Many ERA supporters blamed their defeat on special interest forces, especially the insurance industry and conservative organizations, suggesting that they had funded an opposition that subverted the democratic process and the will of the pro-ERA majority. Such supporters argued that while the public face of the anti-ERA movement was Phyllis Schlafly and her STOP ERA organization, there were other important groups in the opposition as well, such as the powerful National Council of Catholic Women, labor feminists[verification needed] and (until 1973) the AFL–CIO. Opposition to the amendment was particularly high among religious conservatives, who argued that the amendment would guarantee universal abortion rights and the right for homosexual couples to marry. Critchlow and Stachecki say the anti-ERA movement was based on strong backing among Southern whites, Evangelical Christians, members of the Church of Jesus Christ of Latter-day Saints, Orthodox Jews, and Roman Catholics, including both men and women. Sonia Johnson, a traditionally-raised Mormon housewife whose eventual feminist advocacy for the ERA's passage led to her excommunication by the LDS church, subsequently wrote about her experiences in the memoir From Housewife to Heretic. Johnson and others led a hunger strike/fast at the Illinois State Senate chamber in an unsuccessful effort to push the Illinois General Assembly toward ERA ratification before the 1982 revised deadline.
The ERA has long been opposed by pro-life groups who believe it would be interpreted to allow legal abortion without limits and taxpayer funding for abortion.
Supporters of the ERA point to the lack of a specific guarantee in the Constitution for equal rights protections on the basis of sex. In 1973, future Supreme Court justice Ruth Bader Ginsburg summarized a supporting argument for the ERA in the American Bar Association Journal:
The equal rights amendment, in sum, would dedicate the nation to a new view of the rights and responsibilities of men and women. It firmly rejects sharp legislative lines between the sexes as constitutionally tolerable. Instead, it looks toward a legal system in which each person will be judged on the basis of individual merit and not on the basis of an unalterable trait of birth that bears no necessary relationship to need or ability.

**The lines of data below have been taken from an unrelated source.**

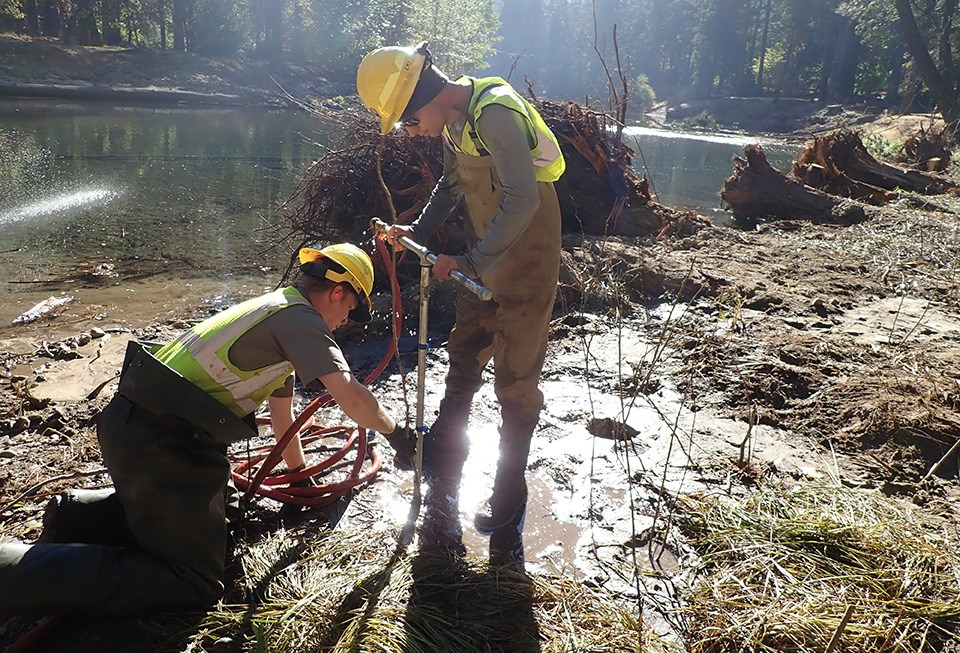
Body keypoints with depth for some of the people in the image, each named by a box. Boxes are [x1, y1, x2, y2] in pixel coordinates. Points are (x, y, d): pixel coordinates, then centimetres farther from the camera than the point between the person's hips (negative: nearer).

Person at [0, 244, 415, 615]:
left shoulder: (276, 308, 20)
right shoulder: (300, 317, -10)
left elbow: (281, 409, 29)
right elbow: (351, 398, -21)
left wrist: (299, 473, 36)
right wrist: (395, 431, -2)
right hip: (163, 445, -10)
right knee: (196, 584, -3)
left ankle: (75, 516, 19)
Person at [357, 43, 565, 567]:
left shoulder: (495, 113, -22)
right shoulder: (453, 120, 7)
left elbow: (522, 199, -30)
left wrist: (469, 263, -26)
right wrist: (418, 231, 8)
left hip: (526, 264, -9)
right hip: (483, 264, 9)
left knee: (516, 386, -1)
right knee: (462, 368, 12)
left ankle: (506, 514, 13)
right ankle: (441, 495, 25)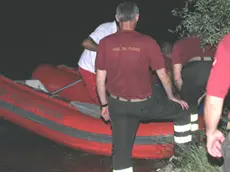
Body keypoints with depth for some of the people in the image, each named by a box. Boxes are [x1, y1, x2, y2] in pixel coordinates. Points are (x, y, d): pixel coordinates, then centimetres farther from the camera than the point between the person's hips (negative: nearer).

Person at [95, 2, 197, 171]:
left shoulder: (105, 43, -8)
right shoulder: (148, 42, -14)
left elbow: (100, 79, -3)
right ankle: (183, 148, 36)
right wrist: (171, 97, 14)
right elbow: (163, 76, -4)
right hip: (144, 105, -2)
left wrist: (104, 105, 12)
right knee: (181, 109, 23)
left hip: (118, 105, 3)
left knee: (121, 149, 11)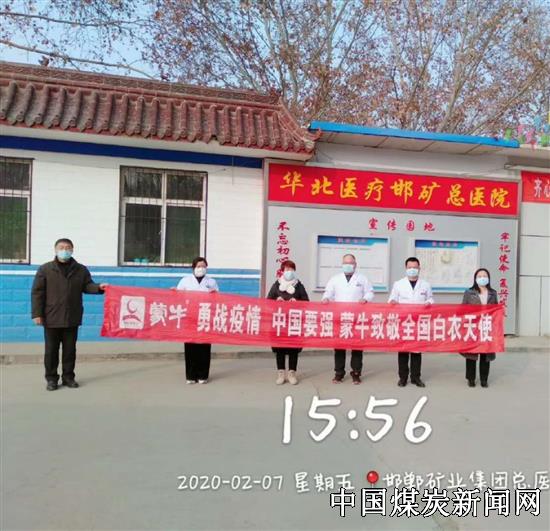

In the early 1940s both the Democratic and Republican parties added support for the ERA to their platforms.
The National Organization for Women (NOW) and ERAmerica, a coalition of almost 80 organizations, led the pro-ERA efforts. Between 1972 and 1982, ERA supporters held rallies, petitioned, picketed, went on hunger strikes, and performed acts of civil disobedience. On July 9, 1978, NOW and other organizations hosted a national march in Washington D.C., which garnered over 100,000 supporters, and was followed by a Lobby Day on July 10. On June 6, 1982, NOW sponsored marches in states that had not passed the ERA including Florida, Illinois, North Carolina, and Oklahoma. Key feminists of the time, such as Gloria Steinem, spoke out in favor of the ERA, arguing that ERA opposition was based on gender myths that overemphasized difference and ignored evidence of unequal treatment between men and women.